Both companies were trumped on cost by Lundgren Management, the Valencia-based firm that district staff made their top recommendation on price. (The facilities staff made two lists of three recommendations, one based on price, the other based on evaluations and references.)
While Barnhart would charge $6,562,500 to oversee the construction and WLC would charge an estimated $7,875,000, Lundgren would charge $2,979,551 for the same project.
"Put simply, the school board chose to spend an additional $4.5 million of the district's and taxpayer dollars for the exact same services we were proposing," the June 26 letter from company president Dale Lundgren reads in part. "This decision is most perplexing to us."
Lundgren also took issue with comments made by school board vice-president Robert Kirk in an interview published in the June 26 edition of the Hesperia Star.
"Mr. Kirk made seemingly slanderous statements that 'the cheapest companies are just paper-pushers and they will charge you for every thing you do, every phone call, every change order that you do. They will charge you if the project goes beyond the [estimated] date,'" Lundgren wrote. "The [company's] proposal was quite clear on how the fees were to be proposed and we reiterated this in conversations with the district that there were no 'hidden' fees in our proposal and that our fees were all-inclusive, as requested.
"Getting back to the 'paper-pusher' statement, Lundgren Management takes great pride in being a hands-on, proactive construction manager in leading our construction programs. School building is what we do and we have been extremely successful in delivering quality services to all of our clients for over 20 years."
As Stenman did in the Barnhart letter, Lundgren expresses a desire to have representatives meet with HUSD staff and the school board to discuss their bid and answer any questions they may have. Unlike the Barnhart letter, the Lundgren letter is also a formal protest of the board's decision.

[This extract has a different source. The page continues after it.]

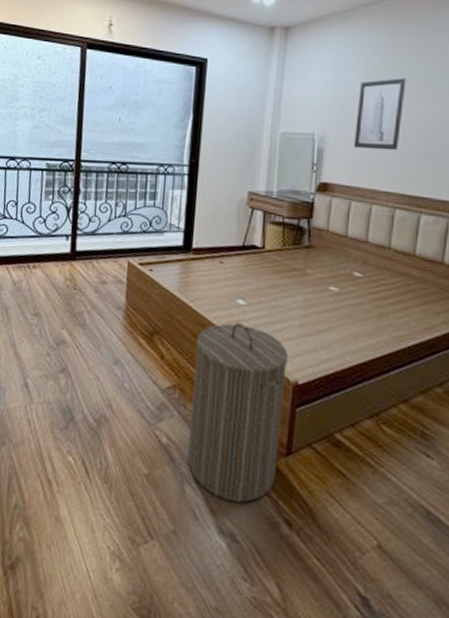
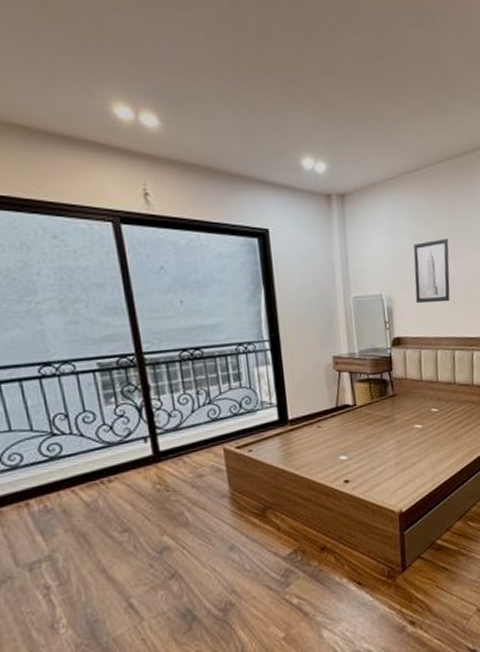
laundry hamper: present [188,322,289,503] -> none [308,476,397,628]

HUSD legal counsel Tristan Pelayes met with district Superintendent Hank Richardson regarding the letters on Tuesday, along with George Landon, the HUSD's Assistant Superintendent of Business Services.
"We look at all concerns. We take them very seriously," Pelayes said. "We're going to look into the merits of that letter, and ultimately the district will do the right thing."
Whether this means an additional delay to the opening of the high school beyond WLC's target of August 2010 remains to be seen.
"Conceptually, the letters might delay it if the board has to do things to correct it," Pelayes said.
In the meantime, "we're going to continue moving down a path as quickly as we can to [follow] the direction to have kids in Oak Hills High School by 2009," Landon said.
"Opening any school, there's always going to be some bumps in the road," Richardson said. "We don't know what the merits [of the complaints] are until we have looked at the letters."
Pelayes will be reporting back to the school board regarding the Barnhart and Lundgren letters, and what -- if anything -- the board and district should do about them, later this month.
"By the latest, I'm hoping by the [meeting on the] 23rd," he said.
"Welcome to the world of construction," Barnhart said. "The only thing that bothered me a little bit was that the good folks up in Hesperia should make the best decision they can make. They should be striving to build the best housing for their kids' education.
"In a perfect world, that's what happens."
The next regularly scheduled meeting of the Hesperia Unified School District is a budget workshop on Saturday, July 14, 9 a.m. at Sultana High School. The next regular board meeting will be held July 23 at 6 p.m. at Sultana High School.